Le 3 septembre 2026 a marqué un tournant brutal et nécessaire pour la mission BepiColombo. Après huit années d’errance spatiale, le Mercury Transfer Module (MTM) a enfin livré son ultime service en se détachant du convoi principal. Ce n’est pas une simple manœuvre de routine, mais l’aboutissement d’une épopée de 10,2 milliards de kilomètres à travers les confins du système solaire interne. Le MTM, véritable muscle de la mission grâce à ses moteurs électriques solaires, achève sa tâche. Sa séparation libère désormais le Mercury Planetary Orbiter (MPO) et le Mercury Magnetospheric Orbiter (Mio), qui poursuivent leur trajectoire commune vers la planète la plus proche du Soleil. Ce démantèlement progressif de la structure initiale est une étape critique pour permettre aux deux orbiteurs scientifiques d’entamer leur phase finale.
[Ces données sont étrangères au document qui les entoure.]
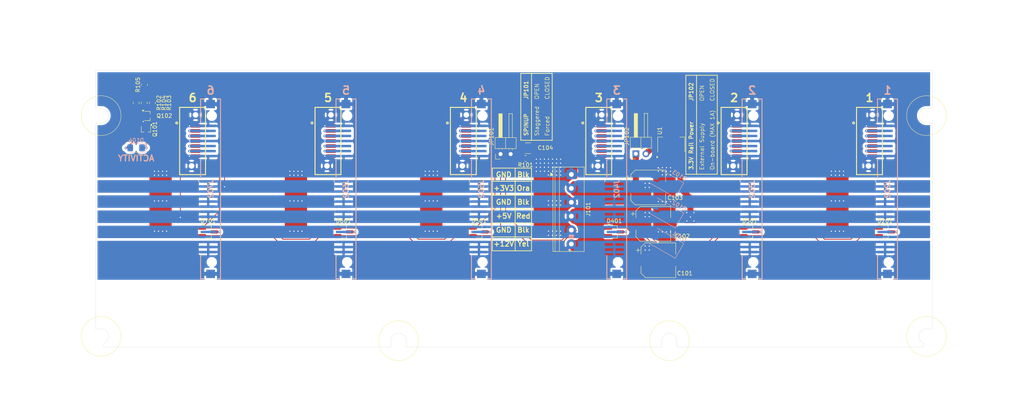
<source format=kicad_pcb>
(kicad_pcb
	(version 20241229)
	(generator "pcbnew")
	(generator_version "9.0")
	(general
		(thickness 1.6)
		(legacy_teardrops no)
	)
	(paper "A4")
	(layers
		(0 "F.Cu" signal)
		(2 "B.Cu" signal)
		(9 "F.Adhes" user "F.Adhesive")
		(11 "B.Adhes" user "B.Adhesive")
		(13 "F.Paste" user)
		(15 "B.Paste" user)
		(5 "F.SilkS" user "F.Silkscreen")
		(7 "B.SilkS" user "B.Silkscreen")
		(1 "F.Mask" user)
		(3 "B.Mask" user)
		(17 "Dwgs.User" user "User.Drawings")
		(19 "Cmts.User" user "User.Comments")
		(21 "Eco1.User" user "User.Eco1")
		(23 "Eco2.User" user "User.Eco2")
		(25 "Edge.Cuts" user)
		(27 "Margin" user)
		(31 "F.CrtYd" user "F.Courtyard")
		(29 "B.CrtYd" user "B.Courtyard")
		(35 "F.Fab" user)
		(33 "B.Fab" user)
		(39 "User.1" user)
		(41 "User.2" user)
		(43 "User.3" user)
		(45 "User.4" user)
		(47 "User.5" user)
		(49 "User.6" user)
		(51 "User.7" user)
		(53 "User.8" user)
		(55 "User.9" user)
	)
	(setup
		(pad_to_mask_clearance 0)
		(allow_soldermask_bridges_in_footprints no)
		(tenting front back)
		(grid_origin 25 95.4)
		(pcbplotparams
			(layerselection 0x00000000_00000000_55555555_5755f5ff)
			(plot_on_all_layers_selection 0x00000000_00000000_00000000_02000000)
			(disableapertmacros no)
			(usegerberextensions no)
			(usegerberattributes yes)
			(usegerberadvancedattributes yes)
			(creategerberjobfile yes)
			(dashed_line_dash_ratio 12.000000)
			(dashed_line_gap_ratio 3.000000)
			(svgprecision 4)
			(plotframeref no)
			(mode 1)
			(useauxorigin no)
			(hpglpennumber 1)
			(hpglpenspeed 20)
			(hpglpendiameter 15.000000)
			(pdf_front_fp_property_popups yes)
			(pdf_back_fp_property_popups yes)
			(pdf_metadata yes)
			(pdf_single_document no)
			(dxfpolygonmode yes)
			(dxfimperialunits yes)
			(dxfusepcbnewfont yes)
			(psnegative no)
			(psa4output no)
			(plot_black_and_white yes)
			(sketchpadsonfab no)
			(plotpadnumbers no)
			(hidednponfab no)
			(sketchdnponfab yes)
			(crossoutdnponfab yes)
			(subtractmaskfromsilk no)
			(outputformat 1)
			(mirror no)
			(drillshape 0)
			(scaleselection 1)
			(outputdirectory "")
		)
	)
	(net 0 "")
	(net 1 "+12V")
	(net 2 "GND")
	(net 3 "/Port_1/A+")
	(net 4 "/Port_1/A-")
	(net 5 "/Port_1/B+")
	(net 6 "/Port_1/B-")
	(net 7 "+3.3V")
	(net 8 "+5V")
	(net 9 "Net-(D104-A)")
	(net 10 "Net-(D104-K)")
	(net 11 "STA_N")
	(net 12 "/Port_2/A-")
	(net 13 "/Port_2/A+")
	(net 14 "/Port_2/B-")
	(net 15 "/Port_2/B+")
	(net 16 "/Port_1/STA{slash}ACT")
	(net 17 "ACT")
	(net 18 "/Port_2/STA{slash}ACT")
	(net 19 "/Port_3/STA{slash}ACT")
	(net 20 "/Port_3/A-")
	(net 21 "/Port_3/B-")
	(net 22 "/Port_3/B+")
	(net 23 "/Port_3/A+")
	(net 24 "/Port_4/STA{slash}ACT")
	(net 25 "/Port_5/STA{slash}ACT")
	(net 26 "/Port_6/STA{slash}ACT")
	(net 27 "/Port_4/A-")
	(net 28 "/Port_4/B+")
	(net 29 "/Port_4/B-")
	(net 30 "/Port_4/A+")
	(net 31 "/Port_5/B-")
	(net 32 "/Port_5/A-")
	(net 33 "/Port_5/A+")
	(net 34 "/Port_5/B+")
	(net 35 "/Port_6/B+")
	(net 36 "/Port_6/A-")
	(net 37 "/Port_6/B-")
	(net 38 "/Port_6/A+")
	(net 39 "Net-(Q101-G)")
	(net 40 "Net-(Q102-G)")
	(net 41 "Net-(JP102-B)")
	(net 42 "Net-(JP101-B)")
	(footprint "Package_TO_SOT_SMD:SOT-23_Handsoldering" (layer "F.Cu") (at 53.3 136.045))
	(footprint "Libraries:67800-5005_2" (layer "F.Cu") (at 80.125 104.735 -90))
	(footprint "Package_TO_SOT_SMD:SOT-323_SC-70_Handsoldering" (layer "F.Cu") (at 37.994 106.902))
	(footprint "Connector_PinHeader_2.54mm:PinHeader_1x02_P2.54mm_Horizontal" (layer "F.Cu") (at 160.7 116.4 90))
	(footprint "Capacitor_SMD:CP_Elec_8x10.5" (layer "F.Cu") (at 166.355 143.157))
	(footprint "Resistor_SMD:R_0805_2012Metric_Pad1.20x1.40mm_HandSolder" (layer "F.Cu") (at 39.264 103.6 90))
	(footprint "Resistor_SMD:R_0805_2012Metric_Pad1.20x1.40mm_HandSolder" (layer "F.Cu") (at 37.289678 99.059 90))
	(footprint "Resistor_SMD:R_0805_2012Metric_Pad1.20x1.40mm_HandSolder" (layer "F.Cu") (at 35.2 103.6 90))
	(footprint "Capacitor_SMD:C_1210_3225Metric_Pad1.33x2.70mm_HandSolder" (layer "F.Cu") (at 133.6 115 180))
	(footprint "Package_TO_SOT_SMD:SOT-23_Handsoldering" (layer "F.Cu") (at 121.3 136.045))
	(footprint "Package_TO_SOT_SMD:SOT-323_SC-70_Handsoldering" (layer "F.Cu") (at 37.657 110.204 -90))
	(footprint "Connector_PinHeader_2.54mm:PinHeader_1x02_P2.54mm_Horizontal" (layer "F.Cu") (at 126.7145 116.475 90))
	(footprint "Package_TO_SOT_SMD:SOT-23_Handsoldering" (layer "F.Cu") (at 87.3 136.045))
	(footprint "TerminalBlock_Phoenix:TerminalBlock_Phoenix_PT-1,5-6-3.5-H_1x06_P3.50mm_Horizontal" (layer "F.Cu") (at 144.5 121.6 -90))
	(footprint "Capacitor_SMD:CP_Elec_8x10.5" (layer "F.Cu") (at 165.085 134.013))
	(footprint "Capacitor_SMD:CP_Elec_8x10.5" (layer "F.Cu") (at 163.815 124.869))
	(footprint "Libraries:67800-5005_2" (layer "F.Cu") (at 216.125 104.735 -90))
	(footprint "Libraries:67800-5005_2" (layer "F.Cu") (at 148.125 104.735 -90))
	(footprint "Package_TO_SOT_SMD:SOT-223-3_TabPin2" (layer "F.Cu") (at 169.6 114.1 90))
	(footprint "Libraries:67800-5005_2" (layer "F.Cu") (at 46.125 104.735 -90))
	(footprint "Libraries:67800-5005_2" (layer "F.Cu") (at 182.125 104.735 -90))
	(footprint "Resistor_SMD:R_0805_2012Metric_Pad1.20x1.40mm_HandSolder" (layer "F.Cu") (at 37.232 103.6 -90))
	(footprint "Package_TO_SOT_SMD:SOT-23_Handsoldering" (layer "F.Cu") (at 223.3 136.045))
	(footprint "Libraries:67800-5005_2" (layer "F.Cu") (at 114.125 104.735 -90))
	(footprint "Package_TO_SOT_SMD:SOT-23_Handsoldering" (layer "F.Cu") (at 155.3 136.045))
	(footprint "Resistor_SMD:R_0805_2012Metric_Pad1.20x1.40mm_HandSolder" (layer "F.Cu") (at 133 117.6))
	(footprint "Package_TO_SOT_SMD:SOT-23_Handsoldering" (layer "F.Cu") (at 189.3 136.045))
	(footprint "Diode_SMD:D_SMA-SMB_Universal_Handsoldering" (layer "B.Cu") (at 167.371 130.711 150))
	(footprint "Libraries:17352842" (layer "B.Cu") (at 121.9 125.25 -90))
	(footprint "LED_SMD:LED_1206_3216Metric_Pad1.42x1.75mm_HandSolder"
		(layer "B.Cu")
		(uuid "69693510-6c51-4053-8eb6-4d7705b7e25a")
		(at 35.2 114.903 180)
		(descr "LED SMD 1206 (3216 Metric), square (rectangular) end terminal, IPC-7351 nominal, (Body size source: http://www.tortai-tech.com/upload/download/2011102023233369053.pdf), generated with kicad-footprint-generator")
		(tags "LED handsolder")
		(property "Reference" "D104"
			(at -0.014678 1.903 0)
			(layer "B.SilkS")
			(uuid "4affe736-93e9-42e8-9bd9-f19a16e2cff7")
			(effects
				(font
					(size 1 1)
					(thickness 0.15)
				)
				(justify mirror)
			)
		)
		(property "Value" "Yellow"
			(at 0 -1.83 0)
			(layer "B.Fab")
			(uuid "7e4587a9-2e3c-44b7-bb51-63bbb6a4a1fa")
			(effects
				(font
					(size 1 1)
					(thickness 0.15)
				)
				(justify mirror)
			)
		)
		(property "Datasheet" "~"
			(at 0 0 0)
			(layer "B.Fab")
			(hide yes)
			(uuid "bb61b3b6-cfda-44b8-b5f9-e6b265d89b53")
			(effects
				(font
					(size 1.27 1.27)
					(thickness 0.15)
				)
				(justify mirror)
			)
		)
		(property "Description" "Light emitting diode"
			(at 0 0 0)
			(layer "B.Fab")
			(hide yes)
			(uuid "02781b76-2451-4e6f-97ed-e59e8e8b86cc")
			(effects
				(font
					(size 1.27 1.27)
					(thickness 0.15)
				)
				(justify mirror)
			)
		)
		(property ki_fp_filters "LED* LED_SMD:* LED_THT:*")
		(path "/1c0ec324-9394-4ec7-8f44-a1772c91b6d5")
		(sheetname "/")
		(sheetfile "SATA-backplane-10-inch-rack.kicad_sch")
		(attr smd)
		(fp_line
			(start 1.6 1.135)
			(end -2.46 1.135)
			(stroke
				(width 0.12)
				(type solid)
			)
			(layer "B.SilkS")
			(uuid "a71c08d1-f1be-4ca6-82d8-bc3bb81c4d7d")
		)
		(fp_line
			(start -2.46 1.135)
			(end -2.46 -1.135)
			(stroke
				(width 0.12)
... [781737 chars truncated]
</source>
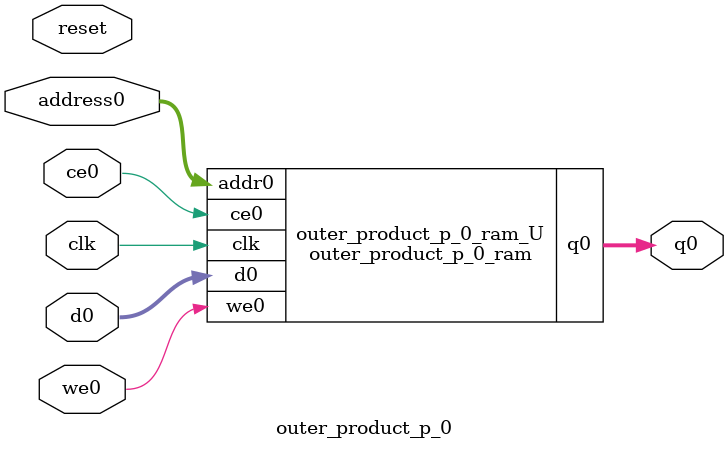
<source format=v>
`timescale 1 ns / 1 ps
module outer_product_p_0_ram (addr0, ce0, d0, we0, q0,  clk);

parameter DWIDTH = 32;
parameter AWIDTH = 9;
parameter MEM_SIZE = 495;

input[AWIDTH-1:0] addr0;
input ce0;
input[DWIDTH-1:0] d0;
input we0;
output reg[DWIDTH-1:0] q0;
input clk;

(* ram_style = "block" *)reg [DWIDTH-1:0] ram[0:MEM_SIZE-1];




always @(posedge clk)  
begin 
    if (ce0) 
    begin
        if (we0) 
        begin 
            ram[addr0] <= d0; 
        end 
        q0 <= ram[addr0];
    end
end


endmodule

`timescale 1 ns / 1 ps
module outer_product_p_0(
    reset,
    clk,
    address0,
    ce0,
    we0,
    d0,
    q0);

parameter DataWidth = 32'd32;
parameter AddressRange = 32'd495;
parameter AddressWidth = 32'd9;
input reset;
input clk;
input[AddressWidth - 1:0] address0;
input ce0;
input we0;
input[DataWidth - 1:0] d0;
output[DataWidth - 1:0] q0;



outer_product_p_0_ram outer_product_p_0_ram_U(
    .clk( clk ),
    .addr0( address0 ),
    .ce0( ce0 ),
    .we0( we0 ),
    .d0( d0 ),
    .q0( q0 ));

endmodule


</source>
Une stratégie d’approche en deux temps

Il ne faut pas se laisser tromper par l’aspect définitif de cette séparation : BepiColombo n’a pas encore atteint sa destination. La mission entre maintenant dans une séquence d’arrivée parmi les plus complexes jamais tentées par l’ESA. Les deux orbiteurs doivent encore naviguer ensemble avant de vivre un second divorce technique, chacun rejoignant son orbite scientifique dédiée. Cette approche en cascade est stratégique : elle permet aux instruments de se positionner pour étudier Mercure sous des angles complémentaires et distincts. L’enjeu est colossal, car la planète nécessite une analyse multidimensionnelle que seule cette architecture de déploiement successif peut offrir.

Des outils de précision pour décoder Mercure

Une fois les orbites respectives atteintes, le travail scientifique prendra une dimension inédite. Le Mercury Planetary Orbiter (MPO) déploiera son arsenal pour réaliser une cartographie minéralogique complète de la surface mercurienne, éclairant ainsi l’histoire géologique complexe du corps céleste. Parallèlement, le Mercury Magnetospheric Orbiter (Mio) se concentrera sur les mystères invisibles de la planète en étudiant sa magnétosphère et ses interactions avec le vent solaire via des récepteurs radio haute fréquence. Ce parcours, jalonné par neuf survols planétaires dont six ont déjà visé Mercure, culmine aujourd’hui dans cette phase d’approche finale où chaque seconde compte pour transformer ces données brutes en une compréhension profonde de notre système solaire.